[Dataset entries]
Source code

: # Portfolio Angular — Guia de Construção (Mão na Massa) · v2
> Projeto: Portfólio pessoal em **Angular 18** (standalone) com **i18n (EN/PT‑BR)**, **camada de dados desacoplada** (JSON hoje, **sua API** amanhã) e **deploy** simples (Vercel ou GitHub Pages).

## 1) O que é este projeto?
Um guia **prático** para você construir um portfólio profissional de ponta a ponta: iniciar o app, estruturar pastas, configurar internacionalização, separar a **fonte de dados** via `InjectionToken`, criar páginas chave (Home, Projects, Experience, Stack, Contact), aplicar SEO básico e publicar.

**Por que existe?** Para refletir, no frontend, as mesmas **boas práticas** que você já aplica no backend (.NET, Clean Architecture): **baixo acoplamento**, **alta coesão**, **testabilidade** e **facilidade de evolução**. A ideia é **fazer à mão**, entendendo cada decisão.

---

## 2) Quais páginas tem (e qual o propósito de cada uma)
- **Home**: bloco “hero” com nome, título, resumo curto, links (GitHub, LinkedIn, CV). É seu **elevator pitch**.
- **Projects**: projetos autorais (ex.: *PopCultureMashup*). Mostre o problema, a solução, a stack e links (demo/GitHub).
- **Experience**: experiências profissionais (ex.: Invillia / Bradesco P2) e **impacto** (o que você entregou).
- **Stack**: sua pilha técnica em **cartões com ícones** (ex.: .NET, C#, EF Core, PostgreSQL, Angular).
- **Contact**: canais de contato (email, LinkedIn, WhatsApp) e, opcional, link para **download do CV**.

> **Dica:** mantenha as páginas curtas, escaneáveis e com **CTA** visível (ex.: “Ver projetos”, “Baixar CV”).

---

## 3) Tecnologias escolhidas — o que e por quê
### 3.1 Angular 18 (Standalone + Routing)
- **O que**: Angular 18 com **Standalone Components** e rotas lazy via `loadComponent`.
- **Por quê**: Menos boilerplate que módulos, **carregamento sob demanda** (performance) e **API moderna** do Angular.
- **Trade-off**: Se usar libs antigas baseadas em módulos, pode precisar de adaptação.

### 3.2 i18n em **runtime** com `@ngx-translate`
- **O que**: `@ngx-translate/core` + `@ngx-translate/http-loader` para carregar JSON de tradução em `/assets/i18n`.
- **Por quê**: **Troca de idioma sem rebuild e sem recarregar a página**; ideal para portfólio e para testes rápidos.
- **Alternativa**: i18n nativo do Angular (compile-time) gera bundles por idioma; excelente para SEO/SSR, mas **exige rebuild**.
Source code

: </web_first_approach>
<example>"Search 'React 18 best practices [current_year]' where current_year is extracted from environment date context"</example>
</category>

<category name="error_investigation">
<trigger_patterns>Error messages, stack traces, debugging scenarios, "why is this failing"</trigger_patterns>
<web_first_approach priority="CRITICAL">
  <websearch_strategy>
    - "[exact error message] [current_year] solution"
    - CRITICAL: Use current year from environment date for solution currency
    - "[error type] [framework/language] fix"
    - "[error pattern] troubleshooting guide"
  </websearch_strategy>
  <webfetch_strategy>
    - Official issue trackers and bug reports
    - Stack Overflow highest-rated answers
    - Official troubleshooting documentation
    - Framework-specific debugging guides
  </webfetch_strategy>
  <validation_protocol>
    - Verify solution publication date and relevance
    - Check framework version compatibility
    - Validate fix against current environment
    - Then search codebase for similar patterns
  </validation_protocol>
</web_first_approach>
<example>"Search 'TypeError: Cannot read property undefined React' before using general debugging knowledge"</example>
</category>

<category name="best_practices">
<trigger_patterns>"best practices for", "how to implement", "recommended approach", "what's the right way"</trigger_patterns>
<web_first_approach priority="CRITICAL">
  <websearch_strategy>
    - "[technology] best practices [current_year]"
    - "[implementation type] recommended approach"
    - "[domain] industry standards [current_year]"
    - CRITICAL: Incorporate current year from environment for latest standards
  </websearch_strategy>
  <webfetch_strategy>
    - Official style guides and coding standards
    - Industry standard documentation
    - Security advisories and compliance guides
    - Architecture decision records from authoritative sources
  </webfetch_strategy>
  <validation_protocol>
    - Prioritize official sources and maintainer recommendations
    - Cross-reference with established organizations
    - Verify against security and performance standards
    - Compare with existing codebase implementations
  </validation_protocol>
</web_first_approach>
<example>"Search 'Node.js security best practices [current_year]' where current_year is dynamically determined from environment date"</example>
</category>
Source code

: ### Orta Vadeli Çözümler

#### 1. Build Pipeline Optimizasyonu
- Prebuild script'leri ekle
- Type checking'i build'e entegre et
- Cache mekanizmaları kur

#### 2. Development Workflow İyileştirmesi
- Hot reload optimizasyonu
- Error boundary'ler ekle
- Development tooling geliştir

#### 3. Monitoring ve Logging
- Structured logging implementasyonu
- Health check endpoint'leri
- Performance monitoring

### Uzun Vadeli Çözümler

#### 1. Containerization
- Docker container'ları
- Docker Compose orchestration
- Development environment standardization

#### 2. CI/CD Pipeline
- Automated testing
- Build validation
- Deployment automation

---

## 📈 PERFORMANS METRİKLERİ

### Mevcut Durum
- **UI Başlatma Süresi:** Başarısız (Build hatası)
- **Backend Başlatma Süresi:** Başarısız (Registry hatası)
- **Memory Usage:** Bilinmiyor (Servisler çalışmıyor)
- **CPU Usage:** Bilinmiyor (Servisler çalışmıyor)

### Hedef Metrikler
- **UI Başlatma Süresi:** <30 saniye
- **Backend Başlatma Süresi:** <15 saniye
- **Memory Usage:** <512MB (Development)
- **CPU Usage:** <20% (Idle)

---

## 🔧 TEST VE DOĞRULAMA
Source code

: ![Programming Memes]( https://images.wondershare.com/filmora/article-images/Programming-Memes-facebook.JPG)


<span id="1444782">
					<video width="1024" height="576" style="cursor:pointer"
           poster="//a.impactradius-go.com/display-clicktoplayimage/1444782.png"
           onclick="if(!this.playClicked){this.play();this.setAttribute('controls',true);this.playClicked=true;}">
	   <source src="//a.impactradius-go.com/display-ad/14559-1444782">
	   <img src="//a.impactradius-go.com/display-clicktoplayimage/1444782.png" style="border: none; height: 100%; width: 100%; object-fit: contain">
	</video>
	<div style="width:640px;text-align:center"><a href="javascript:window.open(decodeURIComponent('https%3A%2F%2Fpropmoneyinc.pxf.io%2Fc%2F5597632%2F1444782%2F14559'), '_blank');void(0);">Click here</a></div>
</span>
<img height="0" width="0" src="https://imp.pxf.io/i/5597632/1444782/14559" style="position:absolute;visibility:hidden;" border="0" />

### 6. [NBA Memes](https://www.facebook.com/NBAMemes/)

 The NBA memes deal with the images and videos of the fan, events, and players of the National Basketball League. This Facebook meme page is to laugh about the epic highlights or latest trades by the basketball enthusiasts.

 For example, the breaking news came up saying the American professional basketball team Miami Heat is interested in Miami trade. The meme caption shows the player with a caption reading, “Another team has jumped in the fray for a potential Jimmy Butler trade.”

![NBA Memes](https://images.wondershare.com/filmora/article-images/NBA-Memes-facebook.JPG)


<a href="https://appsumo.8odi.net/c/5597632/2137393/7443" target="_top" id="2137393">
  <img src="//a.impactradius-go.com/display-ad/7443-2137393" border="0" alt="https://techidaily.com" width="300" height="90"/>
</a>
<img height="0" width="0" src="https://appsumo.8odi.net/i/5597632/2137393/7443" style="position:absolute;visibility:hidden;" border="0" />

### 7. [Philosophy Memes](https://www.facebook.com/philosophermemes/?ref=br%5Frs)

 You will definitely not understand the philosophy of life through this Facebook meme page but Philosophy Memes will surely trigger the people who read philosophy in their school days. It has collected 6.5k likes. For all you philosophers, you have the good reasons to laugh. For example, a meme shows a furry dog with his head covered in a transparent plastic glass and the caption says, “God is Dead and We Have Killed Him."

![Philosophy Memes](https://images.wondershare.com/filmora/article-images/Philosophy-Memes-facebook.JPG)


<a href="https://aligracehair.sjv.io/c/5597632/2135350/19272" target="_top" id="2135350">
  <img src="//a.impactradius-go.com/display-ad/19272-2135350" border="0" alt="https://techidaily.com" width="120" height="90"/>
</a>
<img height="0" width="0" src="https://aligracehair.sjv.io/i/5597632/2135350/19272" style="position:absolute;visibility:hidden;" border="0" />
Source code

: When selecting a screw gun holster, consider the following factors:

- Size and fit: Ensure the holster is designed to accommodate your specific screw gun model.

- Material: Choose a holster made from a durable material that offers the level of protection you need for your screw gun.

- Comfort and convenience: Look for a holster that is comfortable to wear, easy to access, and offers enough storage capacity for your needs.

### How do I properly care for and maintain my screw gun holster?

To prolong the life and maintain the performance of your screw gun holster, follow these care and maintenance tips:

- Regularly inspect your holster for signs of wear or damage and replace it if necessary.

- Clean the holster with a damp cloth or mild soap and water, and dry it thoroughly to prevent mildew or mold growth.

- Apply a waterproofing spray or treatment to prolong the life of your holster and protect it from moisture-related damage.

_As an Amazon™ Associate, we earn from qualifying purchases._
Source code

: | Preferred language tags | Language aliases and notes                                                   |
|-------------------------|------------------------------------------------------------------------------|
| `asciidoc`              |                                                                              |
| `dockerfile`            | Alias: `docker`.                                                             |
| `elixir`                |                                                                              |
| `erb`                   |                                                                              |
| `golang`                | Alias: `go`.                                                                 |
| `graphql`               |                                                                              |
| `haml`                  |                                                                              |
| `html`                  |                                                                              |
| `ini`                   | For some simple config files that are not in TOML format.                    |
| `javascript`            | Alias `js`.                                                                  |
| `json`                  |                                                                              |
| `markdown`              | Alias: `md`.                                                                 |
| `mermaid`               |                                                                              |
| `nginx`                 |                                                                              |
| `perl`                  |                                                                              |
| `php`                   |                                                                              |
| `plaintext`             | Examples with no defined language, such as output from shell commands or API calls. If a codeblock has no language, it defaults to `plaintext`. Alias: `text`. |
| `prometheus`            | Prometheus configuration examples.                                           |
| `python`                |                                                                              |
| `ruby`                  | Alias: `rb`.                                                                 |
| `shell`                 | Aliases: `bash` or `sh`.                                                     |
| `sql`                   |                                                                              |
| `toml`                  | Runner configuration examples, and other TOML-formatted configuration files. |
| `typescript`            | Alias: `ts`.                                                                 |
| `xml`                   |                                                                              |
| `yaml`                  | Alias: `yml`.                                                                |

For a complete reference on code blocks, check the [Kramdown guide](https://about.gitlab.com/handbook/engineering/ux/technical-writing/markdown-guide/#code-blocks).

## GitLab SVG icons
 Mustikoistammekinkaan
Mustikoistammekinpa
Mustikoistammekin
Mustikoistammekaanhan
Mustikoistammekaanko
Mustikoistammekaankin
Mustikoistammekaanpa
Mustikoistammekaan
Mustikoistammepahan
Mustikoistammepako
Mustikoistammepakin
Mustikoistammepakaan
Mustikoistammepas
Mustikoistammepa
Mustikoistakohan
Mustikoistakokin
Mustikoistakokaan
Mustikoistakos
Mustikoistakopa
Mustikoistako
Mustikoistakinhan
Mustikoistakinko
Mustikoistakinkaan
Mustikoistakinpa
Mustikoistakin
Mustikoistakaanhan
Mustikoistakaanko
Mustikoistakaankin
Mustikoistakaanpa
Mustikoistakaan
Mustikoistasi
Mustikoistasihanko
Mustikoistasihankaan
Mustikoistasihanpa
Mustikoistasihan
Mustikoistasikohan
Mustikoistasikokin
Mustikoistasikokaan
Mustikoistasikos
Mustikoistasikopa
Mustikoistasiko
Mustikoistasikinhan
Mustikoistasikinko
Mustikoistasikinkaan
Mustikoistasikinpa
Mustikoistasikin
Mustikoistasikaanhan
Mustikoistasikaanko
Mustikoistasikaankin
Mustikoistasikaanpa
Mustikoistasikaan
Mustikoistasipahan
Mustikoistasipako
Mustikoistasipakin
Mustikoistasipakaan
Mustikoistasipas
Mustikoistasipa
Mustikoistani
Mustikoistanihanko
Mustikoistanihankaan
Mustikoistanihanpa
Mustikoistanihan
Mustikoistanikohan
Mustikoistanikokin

**What you have to do**.
Write out the lines from the first one through the line containing "ou GitHub Pages).", including both, reproducing every character precisely.

**Response area**.
Source code

: # Portfolio Angular — Guia de Construção (Mão na Massa) · v2
> Projeto: Portfólio pessoal em **Angular 18** (standalone) com **i18n (EN/PT‑BR)**, **camada de dados desacoplada** (JSON hoje, **sua API** amanhã) e **deploy** simples (Vercel ou GitHub Pages).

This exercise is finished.